Jamie and Karen Moyer catch Seattle's 'First Citizens' award

The former Mariner pitcher and his wife have raised more than $20 million for many children's charities and camps

Philanthropist and former Seattle Mariner Jamie Moyer, and his wife, Karen, are the recipients of the 2011 Seattle-King County First Citizen Award. 

The longtime Magnolia residents were named the 73rd honorees of the award for their work in founding and developing The Moyer Foundation, a nonprofit organization focused on providing encouragement and comfort for children enduring physical, emotional or financial distress.

The couple will be honored at a civic banquet to be held on Thursday, May 19, at the Sheraton Seattle Hotel. 

In just ten years, their charitable organization has raised more than $20 million to help support more than 225 different programs that provide help to children facing a variety of hardships. 

“As devoted parents, tireless volunteers and generous, hands-on philanthropists, the Moyers exemplify the heart and soul of the First Citizen Award,” said event chair and Realtor Roni Strupat. 
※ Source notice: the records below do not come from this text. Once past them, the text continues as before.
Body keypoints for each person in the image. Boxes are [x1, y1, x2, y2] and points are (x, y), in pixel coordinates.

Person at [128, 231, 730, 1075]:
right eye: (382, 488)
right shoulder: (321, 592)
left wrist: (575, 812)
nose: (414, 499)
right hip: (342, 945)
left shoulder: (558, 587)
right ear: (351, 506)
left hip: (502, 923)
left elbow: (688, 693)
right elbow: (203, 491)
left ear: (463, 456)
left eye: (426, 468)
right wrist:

The award, established in 1939 by the  SEATTLE King County REALTORS®, was conceived to commemorate positive civic endeavors taking place in the midst of global turmoil and economic hardships.

Since inception, the First Citizen Award continues to celebrate community leadership, volunteerism and public service. 

The Moyers established their foundation in 2000 while he played for the Seattle Mariners. Although the Moyer family now splits their time between Florida and Seattle, and they recently announced plans to add an East Coast office, the national headquarters of The Moyer Foundation will remain in Seattle. 

Karen Moyer, a 1987 graduate of the University of Notre Dame and daughter of legendary men’s college basketball coach Digger Phelps, serves as a board member for numerous health and children’s organizations. 

She founded Magnolia Baseball Club, a youth baseball organization that uses baseball as a tool for preparing young men ages 13 to18 in the areas of teamwork and life. 

The couple have developed a series of camps to help kids from all walks of life who are facing difficult physical and emotional difficulties, including the first-of-its-kind bereavement camp and a day camp for kids facing family addicition issues.